● **Data provided**
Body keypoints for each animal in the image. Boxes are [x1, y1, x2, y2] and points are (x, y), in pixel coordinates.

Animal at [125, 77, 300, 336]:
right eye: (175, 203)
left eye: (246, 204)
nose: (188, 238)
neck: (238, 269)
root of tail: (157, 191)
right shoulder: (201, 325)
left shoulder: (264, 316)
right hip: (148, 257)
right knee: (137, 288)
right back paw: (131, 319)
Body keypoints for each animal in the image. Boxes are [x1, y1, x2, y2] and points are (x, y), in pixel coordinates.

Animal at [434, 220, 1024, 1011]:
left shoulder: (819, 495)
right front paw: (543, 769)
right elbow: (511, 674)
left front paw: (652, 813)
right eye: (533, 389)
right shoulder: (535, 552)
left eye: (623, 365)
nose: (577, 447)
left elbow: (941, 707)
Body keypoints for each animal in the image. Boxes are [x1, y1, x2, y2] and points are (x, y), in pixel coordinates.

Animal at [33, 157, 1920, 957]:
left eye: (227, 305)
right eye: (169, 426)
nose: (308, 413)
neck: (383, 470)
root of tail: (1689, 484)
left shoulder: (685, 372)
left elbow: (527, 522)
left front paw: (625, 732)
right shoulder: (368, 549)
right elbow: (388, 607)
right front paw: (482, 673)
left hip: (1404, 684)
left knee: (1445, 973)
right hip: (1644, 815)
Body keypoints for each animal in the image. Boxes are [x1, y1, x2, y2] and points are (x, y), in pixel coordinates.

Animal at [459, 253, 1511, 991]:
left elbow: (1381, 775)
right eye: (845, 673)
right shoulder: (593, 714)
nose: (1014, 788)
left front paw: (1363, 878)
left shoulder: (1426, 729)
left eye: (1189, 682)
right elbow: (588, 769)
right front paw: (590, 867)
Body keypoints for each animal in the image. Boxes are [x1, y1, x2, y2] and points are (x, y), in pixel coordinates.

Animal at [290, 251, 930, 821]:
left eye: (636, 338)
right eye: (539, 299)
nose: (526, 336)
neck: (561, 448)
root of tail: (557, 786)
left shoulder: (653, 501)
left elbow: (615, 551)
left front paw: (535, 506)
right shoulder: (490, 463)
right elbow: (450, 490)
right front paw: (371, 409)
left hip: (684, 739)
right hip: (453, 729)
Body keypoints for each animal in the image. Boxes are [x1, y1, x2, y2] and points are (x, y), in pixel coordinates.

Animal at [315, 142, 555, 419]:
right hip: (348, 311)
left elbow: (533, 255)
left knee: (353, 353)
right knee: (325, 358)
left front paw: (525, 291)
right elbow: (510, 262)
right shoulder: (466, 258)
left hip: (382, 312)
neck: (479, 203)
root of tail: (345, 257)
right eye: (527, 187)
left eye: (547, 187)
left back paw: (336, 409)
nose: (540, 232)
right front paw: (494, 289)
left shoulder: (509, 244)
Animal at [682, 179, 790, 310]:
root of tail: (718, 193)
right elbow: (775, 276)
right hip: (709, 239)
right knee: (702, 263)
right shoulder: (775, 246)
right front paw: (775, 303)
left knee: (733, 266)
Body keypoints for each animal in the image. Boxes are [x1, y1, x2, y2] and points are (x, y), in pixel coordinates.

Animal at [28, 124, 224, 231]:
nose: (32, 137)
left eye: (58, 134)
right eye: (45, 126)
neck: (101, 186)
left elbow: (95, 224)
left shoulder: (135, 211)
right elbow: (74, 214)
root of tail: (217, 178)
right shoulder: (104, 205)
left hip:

● **What is expected**
All lines in the listing above between the line with "right back paw: (131, 319)" and the line with "nose: (577, 447)", inclusive, should be set down exactly, and no line outside that range.

● **Reply**
right back paw: (131, 319)
Body keypoints for each animal in the image. Boxes are [x1, y1, x2, y2] and points are (x, y), in pixel coordinates.

Animal at [434, 220, 1024, 1011]:
left shoulder: (819, 495)
right front paw: (543, 769)
right elbow: (511, 674)
left front paw: (652, 813)
right eye: (533, 389)
right shoulder: (535, 552)
left eye: (623, 365)
nose: (577, 447)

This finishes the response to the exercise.